Machine learning serving pipelines are getting longer, wider, and more dynamic. They often consist of many models to make a single prediction. To support complex workloads that require composing many different models together, machine learning applications in production typically follow patterns such as model chaining, fanout and ensemble, or dynamic selection and dispatch.
Ray Serve was built to support these patterns and is both easy to develop and production ready. But after listening to Ray Serve users, we've identified ways to improve the process of composing and orchestrating complicated deployment graphs.
Say hello to the Ray Serve Deployment Graph API, now in alpha, which allows developers to build scalable and flexible inference serving pipelines as directed acyclic graphs (DAGs) that take advantage of Ray's compute for scaling.

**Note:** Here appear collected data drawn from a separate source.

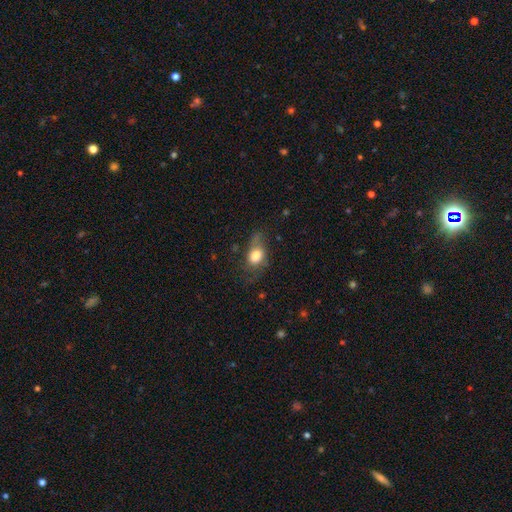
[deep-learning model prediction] A smooth galaxy with no disk features (72%) that is in between round and cigar-shaped (69%).

Vote fractions:
- Smooth or featured? smooth: 72% / featured or disk: 20% / star or artifact: 9%
- How rounded? in between: 69% / round: 28% / cigar-shaped: 3%
- Merging? none: 43% / minor disturbance: 31% / major disturbance: 22% / merger: 3%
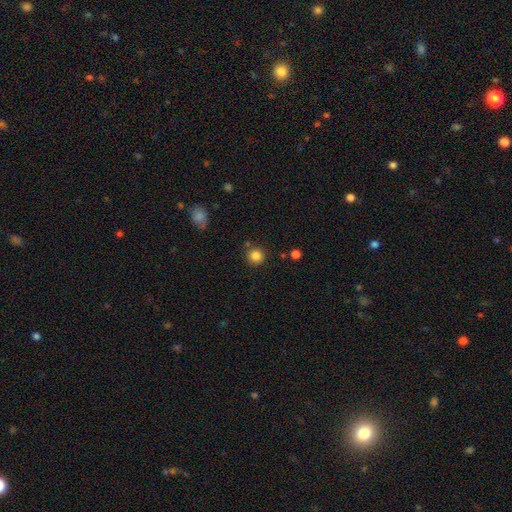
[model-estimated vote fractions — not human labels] A smooth galaxy with no disk features (85%) that is round (94%). Merging: none (84%).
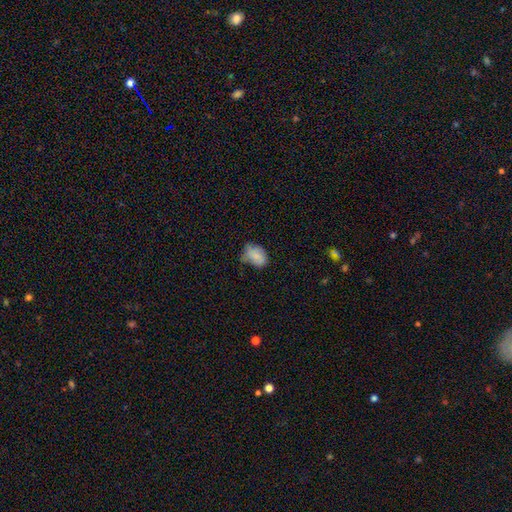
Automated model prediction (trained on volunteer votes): Smooth or featured?
  - smooth: 81% *
  - featured or disk: 11%
  - star or artifact: 8%
How rounded?
  - in between: 81% *
  - round: 18%
  - cigar-shaped: 1%
Merging?
  - none: 44% *
  - minor disturbance: 41%
  - major disturbance: 11%
  - merger: 4%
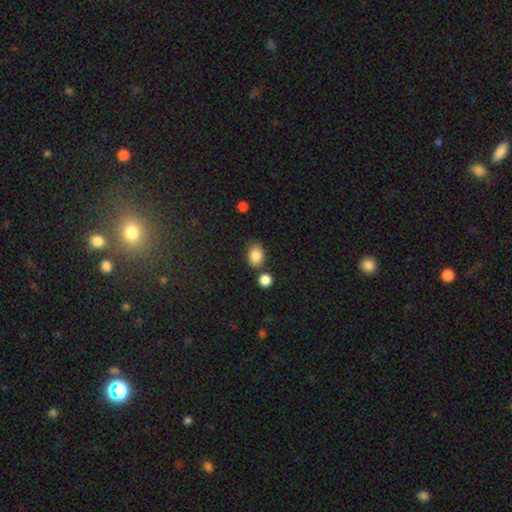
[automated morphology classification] Overall: smooth (87%). How rounded: in between (70%). Merging: none (70%).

In this blog post, we'll explain how the Deployment Graph API enables fast local development to production deployment and is scalable with a unified DAG API across Ray libraries. We'll also walk through a real-world example of how to build, iterate, and deploy a deployment graph with the API.
Ray Serve has unique strengths suited to multi-step, multi-model inference pipelines: flexible scheduling, efficient communication, fractional resource allocation, and shared memory. The Deployment Graph API enables users to develop complex machine learning pipelines locally and then deploy them to production with dynamic scaling and lightweight updates (e.g., for model weights).
Compared to other serving frameworks' inference graphs APIs, which are less pythonic and in which authoring is dominated by hand-writing YAML, Ray Serve offers easy, composable, and pythonic APIs, adhering to Ray's philosophy of simple API abstractions.
With our current @serve.deployment
decorator, users can easily add the decorator to a class or function to make it a serve Deployment
, and get two exposed channels to invoke it either via HTTP with FastAPI integration, or Python deployment handle.
The Python deployment handle is what people primarily use to compose and orchestrate complicated deployment graphs. While this deployment decorator can take a single Python function or class and convert it into a singular model deployment, there could be business use cases where multiple models and many steps produce the final inference. One solution is to use Python handles to build the inference graph dynamically, which we will explore next.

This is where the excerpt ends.